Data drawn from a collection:
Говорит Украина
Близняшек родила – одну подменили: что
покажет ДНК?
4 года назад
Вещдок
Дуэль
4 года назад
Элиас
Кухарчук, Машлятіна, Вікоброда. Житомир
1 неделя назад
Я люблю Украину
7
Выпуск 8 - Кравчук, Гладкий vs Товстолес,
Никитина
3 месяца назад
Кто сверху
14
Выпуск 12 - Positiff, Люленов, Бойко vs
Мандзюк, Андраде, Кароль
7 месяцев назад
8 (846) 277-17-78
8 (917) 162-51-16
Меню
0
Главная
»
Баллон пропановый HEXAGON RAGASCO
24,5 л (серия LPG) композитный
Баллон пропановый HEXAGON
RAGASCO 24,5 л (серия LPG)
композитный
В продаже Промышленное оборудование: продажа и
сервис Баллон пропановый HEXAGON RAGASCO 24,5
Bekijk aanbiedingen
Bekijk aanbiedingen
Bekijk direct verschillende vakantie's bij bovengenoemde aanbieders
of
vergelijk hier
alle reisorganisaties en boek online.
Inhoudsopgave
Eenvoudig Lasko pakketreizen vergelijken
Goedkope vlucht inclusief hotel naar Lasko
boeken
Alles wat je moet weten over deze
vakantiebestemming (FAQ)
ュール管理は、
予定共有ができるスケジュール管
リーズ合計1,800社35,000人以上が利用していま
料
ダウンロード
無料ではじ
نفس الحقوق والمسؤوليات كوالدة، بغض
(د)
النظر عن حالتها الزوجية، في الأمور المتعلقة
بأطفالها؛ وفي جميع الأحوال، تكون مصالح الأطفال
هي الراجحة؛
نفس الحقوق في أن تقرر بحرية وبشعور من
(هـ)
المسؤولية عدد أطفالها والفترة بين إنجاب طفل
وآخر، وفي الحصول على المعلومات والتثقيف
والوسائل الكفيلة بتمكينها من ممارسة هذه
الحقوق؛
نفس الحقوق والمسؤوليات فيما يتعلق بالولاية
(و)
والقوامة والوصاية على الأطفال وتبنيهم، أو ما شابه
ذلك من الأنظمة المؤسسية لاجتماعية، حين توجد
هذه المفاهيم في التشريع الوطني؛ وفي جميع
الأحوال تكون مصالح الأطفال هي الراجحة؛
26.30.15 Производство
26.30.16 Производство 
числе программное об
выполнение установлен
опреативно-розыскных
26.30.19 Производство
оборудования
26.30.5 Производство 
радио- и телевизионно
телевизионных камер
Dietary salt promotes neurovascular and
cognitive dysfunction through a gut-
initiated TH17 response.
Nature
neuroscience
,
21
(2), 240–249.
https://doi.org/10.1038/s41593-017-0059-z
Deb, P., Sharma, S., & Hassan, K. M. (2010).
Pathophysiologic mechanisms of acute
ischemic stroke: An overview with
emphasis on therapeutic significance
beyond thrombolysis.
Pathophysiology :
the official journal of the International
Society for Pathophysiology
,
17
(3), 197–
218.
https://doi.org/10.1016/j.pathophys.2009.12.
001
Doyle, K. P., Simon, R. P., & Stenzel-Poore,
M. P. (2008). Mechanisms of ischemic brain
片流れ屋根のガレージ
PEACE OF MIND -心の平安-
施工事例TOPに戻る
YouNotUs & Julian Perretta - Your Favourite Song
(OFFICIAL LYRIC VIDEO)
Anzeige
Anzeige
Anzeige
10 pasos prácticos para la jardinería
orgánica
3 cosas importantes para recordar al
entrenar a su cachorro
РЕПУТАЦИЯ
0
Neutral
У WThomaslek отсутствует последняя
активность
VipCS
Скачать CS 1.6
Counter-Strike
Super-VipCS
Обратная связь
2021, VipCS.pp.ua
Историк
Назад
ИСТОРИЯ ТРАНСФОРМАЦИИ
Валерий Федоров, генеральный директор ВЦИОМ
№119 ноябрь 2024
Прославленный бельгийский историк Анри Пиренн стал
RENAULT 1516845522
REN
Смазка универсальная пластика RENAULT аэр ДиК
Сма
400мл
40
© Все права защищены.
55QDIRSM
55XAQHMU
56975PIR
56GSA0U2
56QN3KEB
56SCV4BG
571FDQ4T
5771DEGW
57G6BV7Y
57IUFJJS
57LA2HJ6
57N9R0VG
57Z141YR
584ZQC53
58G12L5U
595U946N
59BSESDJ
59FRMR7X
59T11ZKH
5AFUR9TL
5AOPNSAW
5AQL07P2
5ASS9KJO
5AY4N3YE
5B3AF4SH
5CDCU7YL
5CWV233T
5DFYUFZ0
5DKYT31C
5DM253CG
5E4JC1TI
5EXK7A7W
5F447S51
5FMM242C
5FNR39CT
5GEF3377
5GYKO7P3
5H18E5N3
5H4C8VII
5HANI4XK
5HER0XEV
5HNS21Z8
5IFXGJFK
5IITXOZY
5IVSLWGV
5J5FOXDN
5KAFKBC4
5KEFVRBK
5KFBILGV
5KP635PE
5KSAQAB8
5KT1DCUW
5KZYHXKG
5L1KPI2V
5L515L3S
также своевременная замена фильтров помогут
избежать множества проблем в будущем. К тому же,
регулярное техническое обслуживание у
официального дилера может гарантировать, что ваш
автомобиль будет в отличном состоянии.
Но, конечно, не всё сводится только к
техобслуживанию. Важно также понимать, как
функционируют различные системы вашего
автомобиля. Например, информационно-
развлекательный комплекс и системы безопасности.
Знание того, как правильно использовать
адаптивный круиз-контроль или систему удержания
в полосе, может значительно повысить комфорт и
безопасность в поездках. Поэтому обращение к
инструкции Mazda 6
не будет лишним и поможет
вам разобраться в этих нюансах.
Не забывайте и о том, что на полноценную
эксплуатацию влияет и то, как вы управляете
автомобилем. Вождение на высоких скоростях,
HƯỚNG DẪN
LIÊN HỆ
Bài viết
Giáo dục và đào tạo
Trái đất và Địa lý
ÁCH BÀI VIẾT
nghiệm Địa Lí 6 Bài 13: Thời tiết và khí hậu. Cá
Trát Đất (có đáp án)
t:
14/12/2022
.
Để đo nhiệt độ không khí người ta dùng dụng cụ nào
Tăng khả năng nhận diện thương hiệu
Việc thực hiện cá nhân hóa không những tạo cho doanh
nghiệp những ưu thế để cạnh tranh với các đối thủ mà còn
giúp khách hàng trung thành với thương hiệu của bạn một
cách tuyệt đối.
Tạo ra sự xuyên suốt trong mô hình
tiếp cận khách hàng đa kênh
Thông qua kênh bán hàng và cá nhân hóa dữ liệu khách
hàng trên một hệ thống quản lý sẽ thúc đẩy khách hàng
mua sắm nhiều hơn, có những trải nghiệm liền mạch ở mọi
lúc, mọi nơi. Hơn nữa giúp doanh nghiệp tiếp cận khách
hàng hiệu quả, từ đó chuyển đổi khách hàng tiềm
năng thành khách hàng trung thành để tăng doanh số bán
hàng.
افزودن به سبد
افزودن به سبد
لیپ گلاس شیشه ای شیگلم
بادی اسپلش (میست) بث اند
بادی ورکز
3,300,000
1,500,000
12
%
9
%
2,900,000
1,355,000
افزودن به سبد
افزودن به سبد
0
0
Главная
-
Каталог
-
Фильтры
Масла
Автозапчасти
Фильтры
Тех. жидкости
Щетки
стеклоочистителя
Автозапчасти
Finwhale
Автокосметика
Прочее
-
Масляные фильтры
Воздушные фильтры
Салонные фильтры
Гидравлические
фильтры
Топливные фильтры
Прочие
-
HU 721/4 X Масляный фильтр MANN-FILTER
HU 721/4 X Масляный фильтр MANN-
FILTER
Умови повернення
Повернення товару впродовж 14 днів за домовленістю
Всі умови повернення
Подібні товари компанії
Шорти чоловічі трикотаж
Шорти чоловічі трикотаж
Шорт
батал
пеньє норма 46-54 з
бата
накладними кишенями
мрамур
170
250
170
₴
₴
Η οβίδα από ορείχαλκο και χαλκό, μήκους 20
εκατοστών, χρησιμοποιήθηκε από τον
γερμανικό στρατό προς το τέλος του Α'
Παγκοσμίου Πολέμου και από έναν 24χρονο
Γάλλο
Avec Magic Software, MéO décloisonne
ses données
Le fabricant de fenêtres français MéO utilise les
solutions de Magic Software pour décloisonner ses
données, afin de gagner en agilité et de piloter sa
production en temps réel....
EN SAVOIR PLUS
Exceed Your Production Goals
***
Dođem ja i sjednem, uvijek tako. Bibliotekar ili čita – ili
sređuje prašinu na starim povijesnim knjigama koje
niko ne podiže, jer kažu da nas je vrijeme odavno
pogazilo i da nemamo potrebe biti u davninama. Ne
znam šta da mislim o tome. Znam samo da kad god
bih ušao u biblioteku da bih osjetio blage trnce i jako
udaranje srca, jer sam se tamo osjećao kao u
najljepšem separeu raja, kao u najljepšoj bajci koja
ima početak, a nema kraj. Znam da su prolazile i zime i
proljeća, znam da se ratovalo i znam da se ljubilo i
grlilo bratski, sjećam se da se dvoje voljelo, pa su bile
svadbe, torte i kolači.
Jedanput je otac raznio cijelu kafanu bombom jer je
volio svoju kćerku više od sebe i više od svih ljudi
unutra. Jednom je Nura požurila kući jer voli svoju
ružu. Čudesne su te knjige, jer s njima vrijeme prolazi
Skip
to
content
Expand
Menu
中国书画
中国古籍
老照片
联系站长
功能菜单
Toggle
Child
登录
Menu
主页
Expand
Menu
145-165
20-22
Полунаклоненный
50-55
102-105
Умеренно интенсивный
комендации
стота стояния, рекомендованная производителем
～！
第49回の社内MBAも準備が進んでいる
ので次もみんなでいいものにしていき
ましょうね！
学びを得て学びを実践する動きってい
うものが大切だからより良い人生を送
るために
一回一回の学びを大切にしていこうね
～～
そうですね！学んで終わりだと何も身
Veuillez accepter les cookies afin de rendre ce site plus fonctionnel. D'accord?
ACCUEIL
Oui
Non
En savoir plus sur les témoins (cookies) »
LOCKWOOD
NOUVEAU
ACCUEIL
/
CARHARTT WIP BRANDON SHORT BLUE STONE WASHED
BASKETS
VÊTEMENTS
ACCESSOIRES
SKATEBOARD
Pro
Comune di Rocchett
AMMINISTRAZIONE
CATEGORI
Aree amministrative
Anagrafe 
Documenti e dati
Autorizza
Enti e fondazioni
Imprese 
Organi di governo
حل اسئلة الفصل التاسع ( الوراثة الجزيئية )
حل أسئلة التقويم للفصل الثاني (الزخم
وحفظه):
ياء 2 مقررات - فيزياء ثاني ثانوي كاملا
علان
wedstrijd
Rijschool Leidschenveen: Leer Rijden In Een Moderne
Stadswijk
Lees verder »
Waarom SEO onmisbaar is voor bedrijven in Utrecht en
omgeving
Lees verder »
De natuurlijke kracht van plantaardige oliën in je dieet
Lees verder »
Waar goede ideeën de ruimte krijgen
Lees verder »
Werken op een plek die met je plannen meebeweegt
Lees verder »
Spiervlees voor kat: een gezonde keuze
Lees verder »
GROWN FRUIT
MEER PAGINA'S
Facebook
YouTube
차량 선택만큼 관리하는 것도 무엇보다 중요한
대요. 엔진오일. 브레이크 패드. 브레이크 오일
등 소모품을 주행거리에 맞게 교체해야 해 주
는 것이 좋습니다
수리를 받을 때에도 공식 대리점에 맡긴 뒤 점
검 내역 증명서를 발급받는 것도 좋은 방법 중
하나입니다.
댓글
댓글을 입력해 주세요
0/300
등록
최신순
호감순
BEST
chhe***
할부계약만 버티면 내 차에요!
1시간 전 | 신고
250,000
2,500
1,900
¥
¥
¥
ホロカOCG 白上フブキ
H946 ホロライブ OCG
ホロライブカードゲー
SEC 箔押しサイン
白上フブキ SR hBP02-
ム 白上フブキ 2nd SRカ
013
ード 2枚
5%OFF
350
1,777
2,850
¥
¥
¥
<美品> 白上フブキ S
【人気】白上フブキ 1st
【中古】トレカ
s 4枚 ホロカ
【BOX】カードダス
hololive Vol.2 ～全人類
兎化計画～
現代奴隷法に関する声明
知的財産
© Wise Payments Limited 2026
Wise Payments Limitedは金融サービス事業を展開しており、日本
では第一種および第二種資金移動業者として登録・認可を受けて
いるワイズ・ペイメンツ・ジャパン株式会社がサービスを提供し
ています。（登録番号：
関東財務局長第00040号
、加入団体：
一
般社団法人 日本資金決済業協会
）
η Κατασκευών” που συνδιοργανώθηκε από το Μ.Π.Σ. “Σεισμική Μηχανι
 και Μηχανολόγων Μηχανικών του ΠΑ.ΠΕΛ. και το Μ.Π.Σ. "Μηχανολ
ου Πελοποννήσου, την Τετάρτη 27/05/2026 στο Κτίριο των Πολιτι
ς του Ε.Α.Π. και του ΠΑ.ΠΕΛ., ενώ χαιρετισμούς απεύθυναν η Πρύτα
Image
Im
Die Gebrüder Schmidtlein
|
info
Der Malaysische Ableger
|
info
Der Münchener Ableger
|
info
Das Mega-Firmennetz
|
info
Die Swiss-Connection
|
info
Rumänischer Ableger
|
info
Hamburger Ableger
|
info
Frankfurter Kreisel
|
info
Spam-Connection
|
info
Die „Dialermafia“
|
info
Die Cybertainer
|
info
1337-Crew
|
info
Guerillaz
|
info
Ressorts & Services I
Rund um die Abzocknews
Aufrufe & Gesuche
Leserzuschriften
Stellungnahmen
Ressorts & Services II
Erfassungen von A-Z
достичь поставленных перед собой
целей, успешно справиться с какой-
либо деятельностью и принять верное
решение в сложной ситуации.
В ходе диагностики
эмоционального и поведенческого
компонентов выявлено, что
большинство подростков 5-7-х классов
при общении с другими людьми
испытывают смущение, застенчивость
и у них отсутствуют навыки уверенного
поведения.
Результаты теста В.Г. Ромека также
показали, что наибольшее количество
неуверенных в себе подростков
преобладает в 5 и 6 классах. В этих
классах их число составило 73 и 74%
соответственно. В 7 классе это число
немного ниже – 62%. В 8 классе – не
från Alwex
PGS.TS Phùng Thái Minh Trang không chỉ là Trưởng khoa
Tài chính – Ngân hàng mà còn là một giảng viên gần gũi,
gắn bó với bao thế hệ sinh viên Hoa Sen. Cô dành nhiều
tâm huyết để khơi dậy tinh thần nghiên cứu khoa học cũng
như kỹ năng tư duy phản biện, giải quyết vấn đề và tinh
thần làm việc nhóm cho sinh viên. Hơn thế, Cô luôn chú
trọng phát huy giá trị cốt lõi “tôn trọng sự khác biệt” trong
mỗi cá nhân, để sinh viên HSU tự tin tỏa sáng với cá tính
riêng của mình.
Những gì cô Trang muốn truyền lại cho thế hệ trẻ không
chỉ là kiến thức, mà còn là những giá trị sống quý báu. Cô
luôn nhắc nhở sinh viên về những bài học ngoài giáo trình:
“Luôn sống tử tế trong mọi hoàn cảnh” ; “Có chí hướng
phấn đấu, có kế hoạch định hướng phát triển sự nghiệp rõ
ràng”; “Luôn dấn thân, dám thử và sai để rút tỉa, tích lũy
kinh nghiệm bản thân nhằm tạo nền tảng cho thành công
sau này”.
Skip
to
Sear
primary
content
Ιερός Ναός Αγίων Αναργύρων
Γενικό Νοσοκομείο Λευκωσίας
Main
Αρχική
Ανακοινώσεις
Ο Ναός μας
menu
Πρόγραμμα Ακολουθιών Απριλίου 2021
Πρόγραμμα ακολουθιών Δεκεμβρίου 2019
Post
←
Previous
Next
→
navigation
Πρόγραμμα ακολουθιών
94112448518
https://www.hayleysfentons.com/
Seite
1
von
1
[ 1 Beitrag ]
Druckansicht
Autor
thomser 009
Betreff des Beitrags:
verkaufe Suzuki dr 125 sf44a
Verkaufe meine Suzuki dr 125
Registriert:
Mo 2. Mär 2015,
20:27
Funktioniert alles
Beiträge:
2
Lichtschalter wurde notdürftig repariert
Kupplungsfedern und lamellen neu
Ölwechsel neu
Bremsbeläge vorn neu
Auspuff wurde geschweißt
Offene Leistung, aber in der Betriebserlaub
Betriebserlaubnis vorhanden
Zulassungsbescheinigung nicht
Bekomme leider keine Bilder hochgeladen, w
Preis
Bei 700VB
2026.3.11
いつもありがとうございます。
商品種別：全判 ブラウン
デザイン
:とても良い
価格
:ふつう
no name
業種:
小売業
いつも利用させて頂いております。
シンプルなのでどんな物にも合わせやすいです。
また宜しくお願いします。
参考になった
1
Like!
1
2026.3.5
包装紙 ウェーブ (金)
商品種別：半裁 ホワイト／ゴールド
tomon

▶ **What needs to be done**
Copy the data word for word, starting at its first line and continuing through the line that contains "24,5 л (серия LPG) композитный", including that line.

▶ **Output for this task**
Говорит Украина
Близняшек родила – одну подменили: что
покажет ДНК?
4 года назад
Вещдок
Дуэль
4 года назад
Элиас
Кухарчук, Машлятіна, Вікоброда. Житомир
1 неделя назад
Я люблю Украину
7
Выпуск 8 - Кравчук, Гладкий vs Товстолес,
Никитина
3 месяца назад
Кто сверху
14
Выпуск 12 - Positiff, Люленов, Бойко vs
Мандзюк, Андраде, Кароль
7 месяцев назад
8 (846) 277-17-78
8 (917) 162-51-16
Меню
0
Главная
»
Баллон пропановый HEXAGON RAGASCO
24,5 л (серия LPG) композитный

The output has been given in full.